- Born: Canada
- Education: Australian National University
- Known for: Improving the Care of HIV Persons
- Awards: Order of Canada, Royal Society of Canada
- Scientific career
- Fields: HIV/AIDS
- Workplaces: British Columbia Centre for Excellence in HIV/AIDS

= Robert S. Hogg =

Canadian HIV researcher, demographer, and professor

Robert S. Hogg is an HIV researcher focused on improving outcomes for people living with HIV/AIDS through the understanding of barriers to accessing HIV testing, treatment and care in Canada and globally. He is a senior research scientist and the former Director of the HIV/AIDS Drug Treatment Program at the B.C. Centre for Excellence in HIV/AIDS. He is a Simon Fraser University Distinguished Professor (the first to receive the title) and the Associate Dean of Research of the faculty of Health Sciences. He is a prolific and highly cited author with an H-index of 111 and over 1000 peer-reviewed papers. He is both a Member of the Order of Canada and a Fellow of the Canadian Academy of Health Sciences.

His research includes, access to care including at risk-groups including those that use drugs or men that have sex with men, antiretroviral therapy, and aging with HIV.

== Access to Care ==
Dr. Hogg's research has extensively covered access and barriers to care such as his 1998 senior author paper looking at barriers to the use of free antiretroviral therapy in injection drug users.

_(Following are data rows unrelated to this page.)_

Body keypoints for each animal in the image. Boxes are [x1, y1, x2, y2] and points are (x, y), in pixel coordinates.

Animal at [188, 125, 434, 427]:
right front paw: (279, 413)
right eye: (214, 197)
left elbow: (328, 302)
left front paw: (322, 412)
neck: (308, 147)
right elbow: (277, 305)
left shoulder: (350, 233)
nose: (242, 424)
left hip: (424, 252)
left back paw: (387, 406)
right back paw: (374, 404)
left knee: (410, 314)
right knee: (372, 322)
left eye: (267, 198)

== Antiretroviral Therapy ==
Hogg has published extensively on antiretroviral therapy from their inception to current times such as looking at antiretrovirals' effect on mortality.

=== Drug resistance ===
Hogg's 2006 paper demonstrated that resistance to NNRTIs resulted in greater mortality than the development of resistance to protease inhibitors.

=== Treatment as prevention strategy ===

Hogg, Julio Montaner and others are original authors of the Treatment as prevention strategy (TasP). The Treatment as Prevention strategy is based on the premise that administering highly active antiretroviral therapy to all medically eligible HIV-positive individuals will decrease transmission rates.